The songs of trees: Stories from nature's great connectors
David Haskell has won acclaim for eloquent writing and deep engagement with the natural world. In this talk he will describe how he has integrated contemplative, literary, and scientific studies of the natural world. What might we learn by paying repeated attention to very small parts of our neighborhoods or forests? David has explored this question by returning again and again to the same one-square-meter of old growth forest in Tennessee, then by repeatedly visiting individual trees in locations around the world.

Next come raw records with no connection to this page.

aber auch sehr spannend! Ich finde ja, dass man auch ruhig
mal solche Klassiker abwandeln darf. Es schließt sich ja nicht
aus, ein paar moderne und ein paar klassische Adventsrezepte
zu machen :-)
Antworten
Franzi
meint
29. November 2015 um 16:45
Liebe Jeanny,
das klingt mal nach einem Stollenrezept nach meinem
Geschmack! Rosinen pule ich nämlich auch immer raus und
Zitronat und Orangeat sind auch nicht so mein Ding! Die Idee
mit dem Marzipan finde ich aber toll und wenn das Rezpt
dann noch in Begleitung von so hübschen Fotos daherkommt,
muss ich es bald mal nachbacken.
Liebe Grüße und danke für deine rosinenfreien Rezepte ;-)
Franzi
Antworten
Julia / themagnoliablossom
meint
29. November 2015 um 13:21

These explorations reveal the biological connections that sustain all life, in places as diverse as cities (Manhattan, Denver, Jerusalem), forests (in the Amazon, Rockies, and boreal) and areas on the front lines of environmental change (eroding coastlines, burned mountainsides, and conflict zones). In each place Haskell shows how human history, ecology, and well-being are intimately intertwined with the lives of forests and trees. In a world beset by barriers, Haskell reminds us that life's substance and beauty emerge from relationship and interdependence.
About the presenter:
David Haskell's work integrates scientific, literary, and contemplative studies of the natural world. His book, The Forest Unseen, was the recipient of numerous honors including the National Academies' Best Book Award for 2013 and finalist for the 2013 Pulitzer Prize in nonfiction. The book has been translated into ten languages. Haskell's second book, The Songs of Trees, examines biological networks through the lives of a dozen trees around the world. Haskell is Professor of Biology and Environmental Studies at the University of the South in Sewanee, TN, and he is a 2014-2015 Fellow of the John Simon Guggenheim Memorial Foundation. He serves on the boards and advisory committees of local and national land conservation groups. Haskell's classes have received national attention for the innovative ways they combine action in the community with contemplative practice. In 2009, the Carnegie and CASE Foundations named him Professor of the Year for Tennessee. In addition to his books, he has published scientific papers, essays, poems, and op-eds.